Entries taken from a collection
════════════════
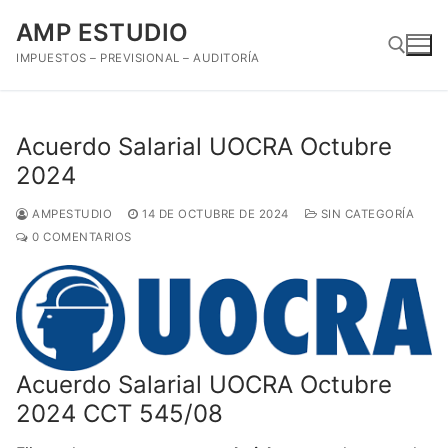
Ir
AMP ESTUDIO
al
contenido
IMPUESTOS – PREVISIONAL – AUDITORÍA
Buscar:
Acuerdo Salarial UOCRA Octubre
2024
AMPESTUDIO
14 DE OCTUBRE DE 2024
SIN CATEGORÍA
0 COMENTARIOS
Acuerdo Salarial UOCRA Octubre
2024 CCT 545/08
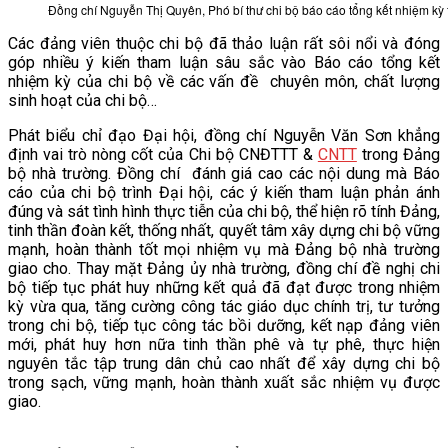
Đồng chí Nguyễn Thị Quyên, Phó bí thư chi bộ báo cáo tổng kết nhiệm kỳ t
Các đảng viên thuộc chi bộ đã thảo luận rất sôi nổi và đóng
góp nhiều ý kiến tham luận sâu sắc vào Báo cáo tổng kết
nhiệm kỳ của chi bộ về các vấn đề chuyên môn, chất lượng
sinh hoạt của chi bộ…
Phát biểu chỉ đạo Đại hội, đồng chí Nguyễn Văn Sơn khẳng
định vai trò nòng cốt của Chi bộ CNĐTTT &
CNTT
trong Đảng
bộ nhà trường. Đồng chí đánh giá cao các nội dung mà Báo
cáo của chi bộ trình Đại hội, các ý kiến tham luận phản ánh
đúng và sát tình hình thực tiễn của chi bộ, thể hiện rõ tính Đảng,
tinh thần đoàn kết, thống nhất, quyết tâm xây dựng chi bộ vững
mạnh, hoàn thành tốt mọi nhiệm vụ mà Đảng bộ nhà trường
giao cho. Thay mặt Đảng ủy nhà trường, đồng chí đề nghị chi
bộ tiếp tục phát huy những kết quả đã đạt được trong nhiệm
kỳ vừa qua, tăng cường công tác giáo dục chính trị, tư tưởng
trong chi bộ, tiếp tục công tác bồi dưỡng, kết nạp đảng viên
mới, phát huy hơn nữa tinh thần phê và tự phê, thực hiện
nguyên tắc tập trung dân chủ cao nhất để xây dựng chi bộ
trong sạch, vững mạnh, hoàn thành xuất sắc nhiệm vụ được
giao.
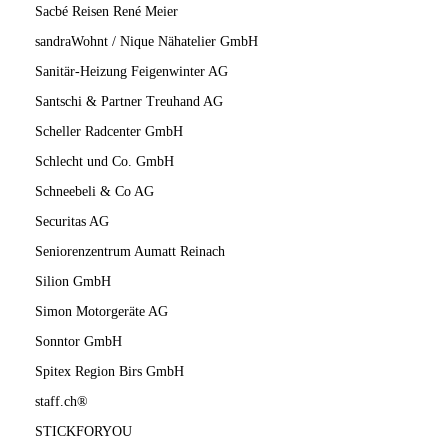
Sacbé Reisen René Meier
sandraWohnt / Nique Nähatelier GmbH
Sanitär-Heizung Feigenwinter AG
Santschi & Partner Treuhand AG
Scheller Radcenter GmbH
Schlecht und Co. GmbH
Schneebeli & Co AG
Securitas AG
Seniorenzentrum Aumatt Reinach
Silion GmbH
Simon Motorgeräte AG
Sonntor GmbH
Spitex Region Birs GmbH
staff.ch®
STICKFORYOU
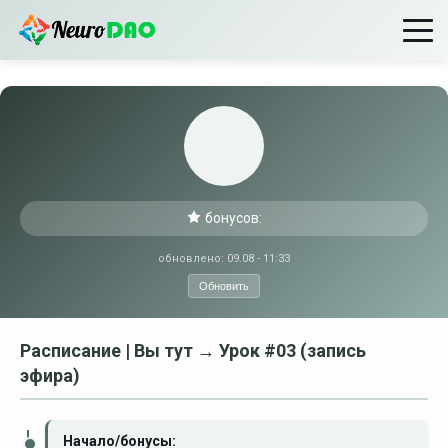
бонусов:
обновлено: 09.08 - 11:33
Обновить
Расписание | Вы тут → Урок #03 (запись
эфира)
Начало/бонусы:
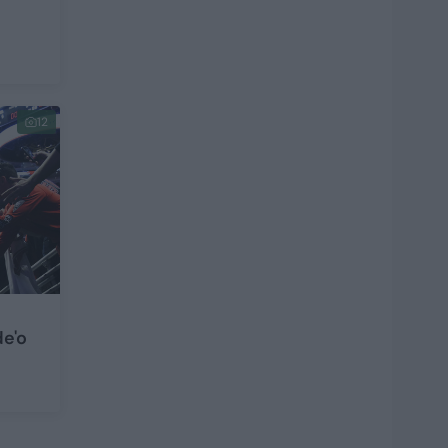
12
de'o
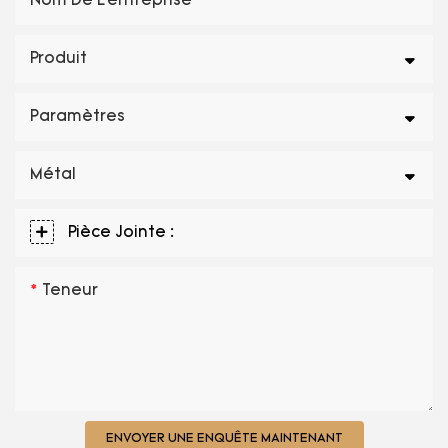
Nom De L'entreprise
Produit
Paramètres
Métal
Pièce Jointe :
Teneur
ENVOYER UNE ENQUÊTE MAINTENANT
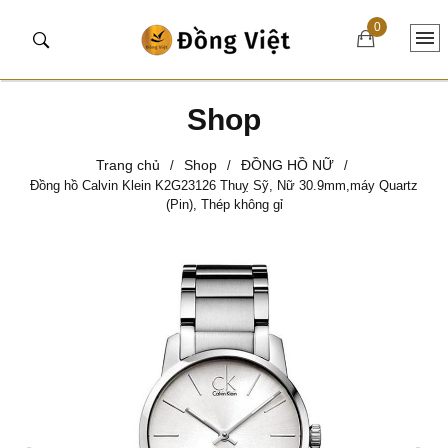
0
Shop
Trang chủ
Shop
ĐỒNG HỒ NỮ
/
/
/
Đồng hồ Calvin Klein K2G23126 Thuỵ Sỹ, Nữ 30.9mm,máy Quartz
(Pin), Thép không gỉ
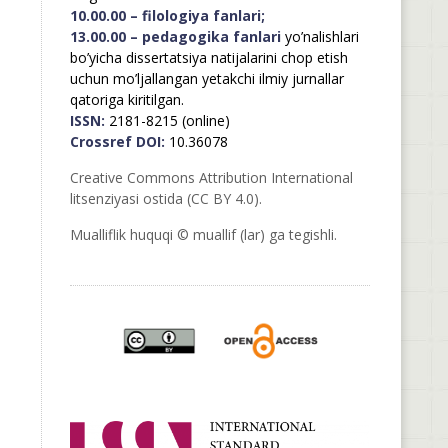
10.00.00 – filologiya fanlari;
13.00.00 – pedagogika fanlari
yo’nalishlari
bo’yicha dissertatsiya natijalarini chop etish
uchun mo’ljallangan yetakchi ilmiy jurnallar
qatoriga kiritilgan.
ISSN:
2181-8215 (online)
Crossref DOI:
10.36078
Creative Commons Attribution International
litsenziyasi ostida (CC BY 4.0).
Mualliflik huquqi © muallif (lar) ga tegishli.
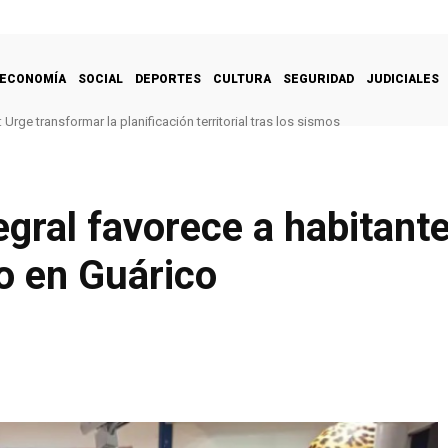
ECONOMÍA
SOCIAL
DEPORTES
CULTURA
SEGURIDAD
JUDICIALES
Urge transformar la planificación territorial tras los sismos
gral favorece a habitante
o en Guárico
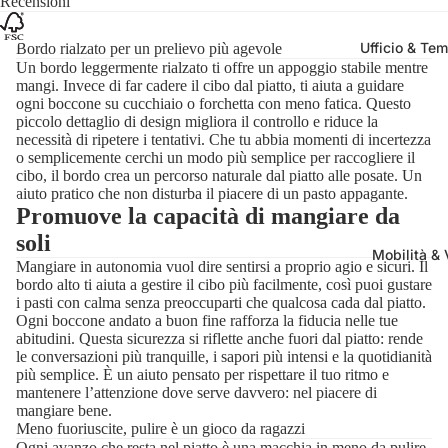
Recensioni
Ufficio & Tem
Bordo rialzato per un prelievo più agevole
Un bordo leggermente rialzato ti offre un appoggio stabile mentre
mangi. Invece di far cadere il cibo dal piatto, ti aiuta a guidare
ogni boccone su cucchiaio o forchetta con meno fatica. Questo
piccolo dettaglio di design migliora il controllo e riduce la
necessità di ripetere i tentativi. Che tu abbia momenti di incertezza
o semplicemente cerchi un modo più semplice per raccogliere il
cibo, il bordo crea un percorso naturale dal piatto alle posate. Un
aiuto pratico che non disturba il piacere di un pasto appagante.
Promuove la capacità di mangiare da
soli
Mobilità & 
Mangiare in autonomia vuol dire sentirsi a proprio agio e sicuri. Il
bordo alto ti aiuta a gestire il cibo più facilmente, così puoi gustare
i pasti con calma senza preoccuparti che qualcosa cada dal piatto.
Ogni boccone andato a buon fine rafforza la fiducia nelle tue
abitudini. Questa sicurezza si riflette anche fuori dal piatto: rende
le conversazioni più tranquille, i sapori più intensi e la quotidianità
più semplice. È un aiuto pensato per rispettare il tuo ritmo e
mantenere l’attenzione dove serve davvero: nel piacere di
mangiare bene.
Meno fuoriuscite, pulire è un gioco da ragazzi
Ogni avanzo che resta nel piatto è una macchia in meno da pulire.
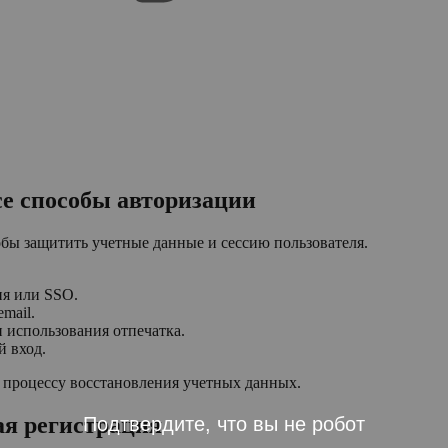
е способы авторизации
бы защитить учетные данные и сессию пользователя.
ия или SSO.
mail.
 использования отпечатка.
й вход.
к процессу восстановления учетных данных.
ая регистрация
Подтвердите, что вы не робот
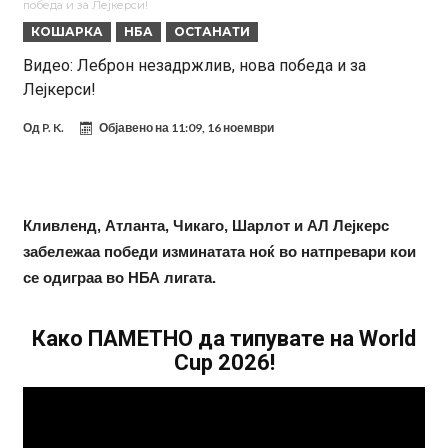
победа и за Лејкерси!
Модриќ откри што го натерало да остане во Милан
КОШАРКА
НБА
ОСТАНАТИ
Стотици навивачи го пречекаа Салах во Истанбул
Видео: Леброн незадржлив, нова победа и за
Лејкерси!
Арсенал и Њукасл веќе се договорија, Гимарејш заминува
АРСЕНАЛ ГО ЛАДИ ШАМПАЊОТ: Винисиус на праг на Лондон!
Од
P. K.
Објавено на
11:09, 16 ноември
Познат е следниот клуб на Душан Влаховиќ!
Решено е: Реал Мадрид го испраќа својот млад талент во Серија
Кливленд, Атланта, Чикаго, Шарлот и АЛ Лејкерс
“А”
Лукаку бара нов клуб
забележаа победи изминатата ноќ во натпревари кои
Тотенхем започна преговори со Гакпо
се одиграа во НБА лигата.
Како ПАМЕТНО да типувате на World
Cup 2026!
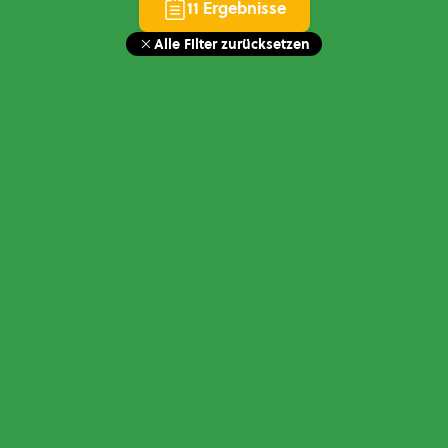
11 Ergebnisse
Alle Filter zurücksetzen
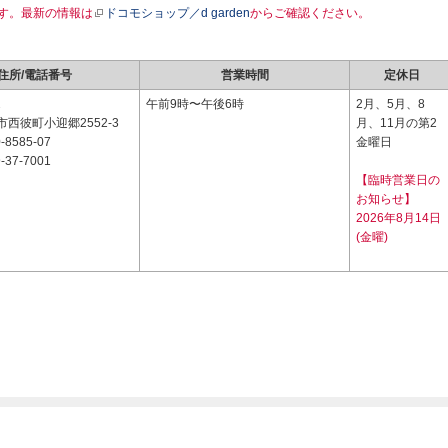
す。最新の情報は
ドコモショップ／d garden
からご確認ください。
住所/電話番号
営業時間
定休日
2
午前9時〜午後6時
2月、5月、8
西彼町小迎郷2552-3
月、11月の第2
-8585-07
金曜日
-37-7001
【臨時営業日の
お知らせ】
2026年8月14日
(金曜)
════════════════
*Written task*: From the opening line of the entries above to the line that holds "(Pin), Thép không gỉ", inclusive, reproduce each line exactly and omit any picture.

*Written reply*:
Ir
AMP ESTUDIO
al
contenido
IMPUESTOS – PREVISIONAL – AUDITORÍA
Buscar:
Acuerdo Salarial UOCRA Octubre
2024
AMPESTUDIO
14 DE OCTUBRE DE 2024
SIN CATEGORÍA
0 COMENTARIOS
Acuerdo Salarial UOCRA Octubre
2024 CCT 545/08
Đồng chí Nguyễn Thị Quyên, Phó bí thư chi bộ báo cáo tổng kết nhiệm kỳ t
Các đảng viên thuộc chi bộ đã thảo luận rất sôi nổi và đóng
góp nhiều ý kiến tham luận sâu sắc vào Báo cáo tổng kết
nhiệm kỳ của chi bộ về các vấn đề chuyên môn, chất lượng
sinh hoạt của chi bộ…
Phát biểu chỉ đạo Đại hội, đồng chí Nguyễn Văn Sơn khẳng
định vai trò nòng cốt của Chi bộ CNĐTTT &
CNTT
trong Đảng
bộ nhà trường. Đồng chí đánh giá cao các nội dung mà Báo
cáo của chi bộ trình Đại hội, các ý kiến tham luận phản ánh
đúng và sát tình hình thực tiễn của chi bộ, thể hiện rõ tính Đảng,
tinh thần đoàn kết, thống nhất, quyết tâm xây dựng chi bộ vững
mạnh, hoàn thành tốt mọi nhiệm vụ mà Đảng bộ nhà trường
giao cho. Thay mặt Đảng ủy nhà trường, đồng chí đề nghị chi
bộ tiếp tục phát huy những kết quả đã đạt được trong nhiệm
kỳ vừa qua, tăng cường công tác giáo dục chính trị, tư tưởng
trong chi bộ, tiếp tục công tác bồi dưỡng, kết nạp đảng viên
mới, phát huy hơn nữa tinh thần phê và tự phê, thực hiện
nguyên tắc tập trung dân chủ cao nhất để xây dựng chi bộ
trong sạch, vững mạnh, hoàn thành xuất sắc nhiệm vụ được
giao.
Sacbé Reisen René Meier
sandraWohnt / Nique Nähatelier GmbH
Sanitär-Heizung Feigenwinter AG
Santschi & Partner Treuhand AG
Scheller Radcenter GmbH
Schlecht und Co. GmbH
Schneebeli & Co AG
Securitas AG
Seniorenzentrum Aumatt Reinach
Silion GmbH
Simon Motorgeräte AG
Sonntor GmbH
Spitex Region Birs GmbH
staff.ch®
STICKFORYOU
бонусов:
обновлено: 09.08 - 11:33
Обновить
Расписание | Вы тут → Урок #03 (запись
эфира)
Начало/бонусы:
12
de'o
Nom De L'entreprise
Produit
Paramètres
Métal
Pièce Jointe :
Teneur
ENVOYER UNE ENQUÊTE MAINTENANT
0
Shop
Trang chủ
Shop
ĐỒNG HỒ NỮ
/
/
/
Đồng hồ Calvin Klein K2G23126 Thuỵ Sỹ, Nữ 30.9mm,máy Quartz
(Pin), Thép không gỉ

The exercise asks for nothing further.